# REQUIRED WORK:
Below are the records; copy every line in them that holds the string "circle".
[[ AVAILABLE DATA open ]]
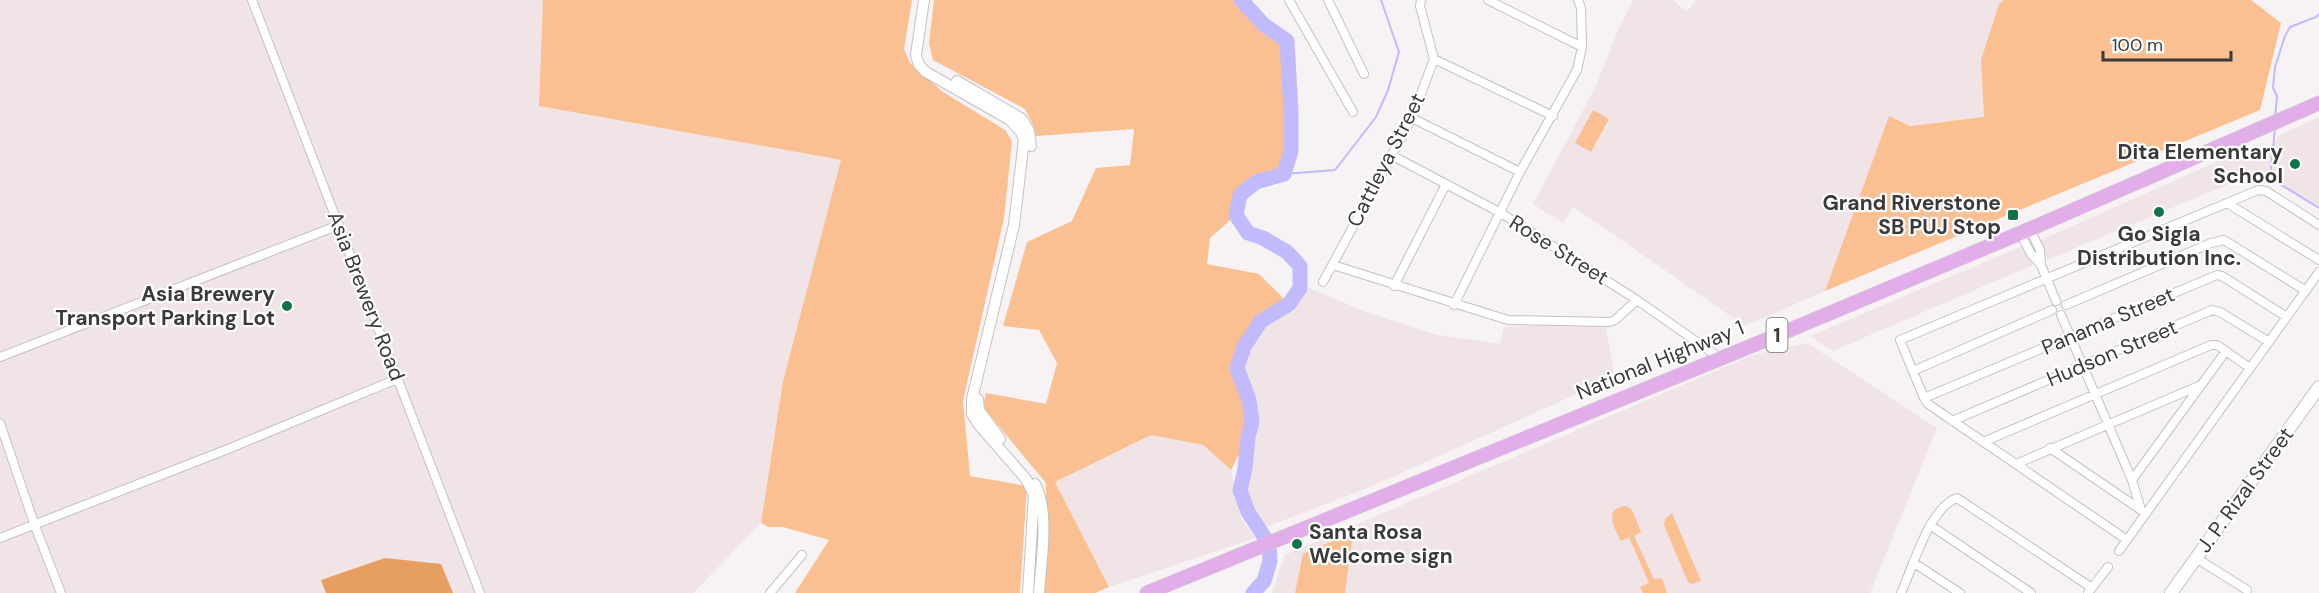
<svg xmlns="http://www.w3.org/2000/svg" width="2319" height="593" font-family="'DM Sans',sans-serif">
  <style>
    .built { fill: #f0e4e7 }
    .green { fill: #fbc091 }
    .forest { fill: #e79e61 }
    .lines { fill: none; stroke-linecap: round; stroke-linejoin: round }
    .stream { stroke: #c1bbfd; stroke-width: 2 }
    .river { stroke: #c1bbfd; stroke-width: 15 }
    .minor-casing { stroke: #c5c1c2; stroke-width: 10 }
    .tertiary-casing { stroke: #c5c1c2; stroke-width: 12 }
    .secondary-casing { stroke: #c5c1c2; stroke-width: 14 }
    .trunk-casing { stroke: #d0cfd0; stroke-width: 15 }
    .minor { stroke: #fff; stroke-width: 8 }
    .tertiary { stroke: #fff; stroke-width: 10 }
    .secondary { stroke: #fff; stroke-width: 12 }
    .trunk { stroke: #e2aeea; stroke-width: 14 }
    .poi-dot { fill: #117349; stroke: #fff; stroke-width: 2 }
    .labels { text-anchor: middle; stroke-width: 4.5; stroke-linejoin: round; paint-order: stroke }
    .shield { fill: #fff; stroke: #767475; stroke-width: 1.5 }
    .shield-label { font-size: 20px; font-weight: bold; fill: #3b393a }
    .poi-label { font-size: 21px; font-weight: bold; fill: #3b393a; stroke: #fff; text-anchor: end }
    .street-label { font-size: 21px; fill: #3b393a; stroke: #fff }
  </style>
  <rect width="100%" height="100%" fill="#f7f2f4"/>
  <!-- built -->
  <path class="built" d="M0,0H543L540,106L841,160L783,381L761,523L693,593H0Z
    M1633,0H1673L1687,12L1696,0H2004L1999,4L1981,60L1984,117L1910,126L1889,116L1825,291L1745,326L1574,207L1563,223L1533,204L1596,86L1616,35Z
    M2319,117V208L2270,178L2263,170L2047,260L2041,240L2257,144L2272,150L2278,136Z
    M2023,246L2033,265L1833,351L1810,336Z
    M1309,288L1369,313L1437,335L1500,344L1504,327L1605,323L1615,377L1363,490L1260,529L1248,512L1240,490L1245,469L1248,437L1252,422L1249,400L1237,368L1244,347L1261,321Z
    M1807,343L1937,428L1870,593H1272L1285,555L1753,355Z
    M1151,435L1203,445L1231,470L1241,518L1255,538L1109,587L1055,482Z"/>
  <!-- green -->
  <path class="green" d="M543,0H912L904,49L910,63L943,92L1005,130L1012,141L1004,218L963,401L970,476L1027,486L1020,593H795L829,540L783,527H768L761,523L783,381L841,160L539,106Z
    M934,0H1241L1264,25L1287,41L1291,112V151L1284,174L1256,182L1240,195L1236,215L1210,238L1207,264L1259,274L1289,304L1261,321L1244,347L1237,368L1249,400L1252,422L1248,437L1231,470L1203,445L1151,435L1055,482L1109,587L1095,593H1044L1046,483L983,407L986,393L1046,404L1057,363L1039,330L1003,326L1027,242L1072,221L1096,168L1130,165L1134,129L1036,136L1034,127L1025,109L933,60L929,43Z
    M2004,0H2251L2281,23L2260,110L1825,291L1889,116L1910,126L1984,117L1981,60L1999,4Z
    M1593,110L1609,119L1591,152L1575,143Z
    M1626,506L1632,510L1641,532L1634,536L1654,579L1662,578L1667,593H1643L1640,587L1649,583L1629,537L1621,541C1614,528 1603,508 1626,506Z
    M1672,513L1701,581L1690,584L1687,580L1664,525L1665,519Z
    M1353,532L1345,593H1295L1303,554Z"/>
  <!-- forest -->
  <path class="forest" d="M385,558L441,564L453,593H326L321,580Z"/>
  <g class="lines">
    <!-- stream -->
    <path class="stream" d="M2275,117L2277,96L2273,88L2275,67L2285,36L2290,27L2316,17L2319,14
      M2275,129L2270,178L2319,208
      M1284,174L1335,170L1376,117L1388,90L1399,52L1381,0"/>
    <!-- river -->
    <path class="river" d="M1241,0L1264,25L1287,41L1291,112V151L1284,174L1256,182L1240,195L1236,215L1248,233L1263,238L1287,252L1300,266V288L1289,304L1261,321L1244,347L1237,368L1249,400L1252,422L1248,437L1245,469L1240,490L1248,512L1269,544L1270,561L1264,581L1253,593"/>
    <defs>
      <path id="minor" d="M252,0L480,593
        M1289,0L1353,112
        M1328,0L1364,74
        M1488,0L1582,47
        M1434,59L1553,116
        M1412,118L1520,172
        M1391,155L1501,213L1637,300L1720,358
        M2227,203L2319,260
        M2030,229L2040,250L2041,265
        M2020,233L2031,254L2041,265L2056,301
        M1333,265L1508,320L1609,322L1615,320L1637,300
        M1323,282L1412,118L1434,59L1420,6L1421,0
        M1394,286L1446,184
        M1454,305L1520,172L1577,70L1582,47L1581,8L1578,0
        M2066,305L2211,243L2224,240L2306,291
        M2061,315L2132,480L2141,510
        M0,357L339,225
        M1913,371L2052,310
        M1924,398L2217,275L2222,276L2287,317
        M1952,421L2212,310L2220,312L2269,342
        M0,423L35,526L61,593
        M1983,442L2211,345H2217L2250,368
        M2050,448L2141,510
        M2016,464L2201,385
        M2132,480L2226,351
        M1930,525L2031,593
        M0,538L228,449L397,379
        M2127,540L1928,404L1924,398L1900,340L2258,190L2266,191L2319,225
        M2119,551L2319,272
        M2196,558L2247,590
        M1914,563L1960,593
        M770,593L802,555
        M1901,593C1913,567 1929,508 1957,498L2092,588
        M2088,593L2108,567"/>
      <path id="tertiary" d="M924,0L916,55L919,65L926,72L1010,120L1021,132L1024,140L1014,225L972,399V414L979,425L1026,479L1034,495L1028,593
        M957,81L1022,119L1029,131L1031,146
        M978,399L979,410L1000,439
        M1035,484C1050,511 1041,562 1039,593"/>
      <path id="secondary" d="M2171,593L2319,387"/>
      <path id="trunk" d="M1147,593L1773,337L2030,229L2319,103"/>
    </defs>
    <!-- minor casing -->
    <use href="#minor" class="minor-casing"/>
    <!-- tertiary casing -->
    <use href="#tertiary" class="tertiary-casing"/>
    <!-- secondary casing -->
    <use href="#secondary" class="secondary-casing"/>
    <!-- trunk casing -->
    <use href="#trunk" class="trunk-casing"/>
    <!-- minor -->
    <use href="#minor" class="minor"/>
    <!-- tertiary -->
    <use href="#tertiary" class="tertiary"/>
    <!-- secondary -->
    <use href="#secondary" class="secondary"/>
    <!-- trunk -->
    <use href="#trunk" class="trunk"/>
  </g>
  <!-- markers -->
  <g class="poi-dot">
    <circle cx="2295" cy="164" r="6"/>
    <circle cx="2159" cy="212" r="6"/>
    <rect x="2007" y="209" width="12" height="12" rx="3"/>
    <circle cx="287" cy="306" r="6"/>
    <circle cx="1297" cy="544" r="6"/>
  </g>
  <g class="labels">
    <!-- shield labels -->
    <rect class="shield" x="1766.5" y="318" width="21" height="34" rx="4.5"/>
    <g class="shield-label">
      <text x="1777" y="342">1</text>
    </g>
    <!-- poi labels -->
    <g class="poi-label">
      <text x="2283" y="159">Dita Elementary<tspan x="2283" dy="24">School</tspan></text>
      <text x="2001" y="210">Grand Riverstone<tspan x="2001" dy="24">SB PUJ Stop</tspan></text>
      <text x="2159" y="241" text-anchor="middle">Go Sigla<tspan x="2159" dy="24">Distribution Inc.</tspan></text>
      <text x="275" y="301">Asia Brewery<tspan x="275" dy="24">Transport Parking Lot</tspan></text>
      <text x="1309" y="539" text-anchor="start">Santa Rosa<tspan x="1309" dy="24">Welcome sign</tspan></text>
    </g>
    <!-- street labels -->
    <g class="street-label">
      <text transform="translate(1386 160) rotate(-63)" y="7">Cattleya Street</text>
      <text transform="translate(1559 250) rotate(32)" y="7">Rose Street</text>
      <text transform="translate(366 296) rotate(69)" y="7">Asia Brewery Road</text>
      <text transform="translate(2108 321) rotate(-23)" y="7">Panama Street</text>
      <text transform="translate(2112 353) rotate(-23)" y="7">Hudson Street</text>
      <text transform="translate(1660 360) rotate(-22)" y="7">National Highway 1</text>
      <text transform="translate(2245 490) rotate(-54)" y="7">J. P. Rizal Street</text>
    </g>
  </g>
  <!-- scale -->
  <path d="M2103 51v9h128v-9" fill="none" stroke="#3b393a" stroke-width="3"/>
  <text x="2112" y="51" font-size="18" fill="#3b393a" stroke="#ffffff" stroke-width="4.5" paint-order="stroke">100 m</text>
</svg>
[[ AVAILABLE DATA closed ]]
# RESPONSE TO THE TASK:
    <circle cx="2295" cy="164" r="6"/>
    <circle cx="2159" cy="212" r="6"/>
    <circle cx="287" cy="306" r="6"/>
    <circle cx="1297" cy="544" r="6"/>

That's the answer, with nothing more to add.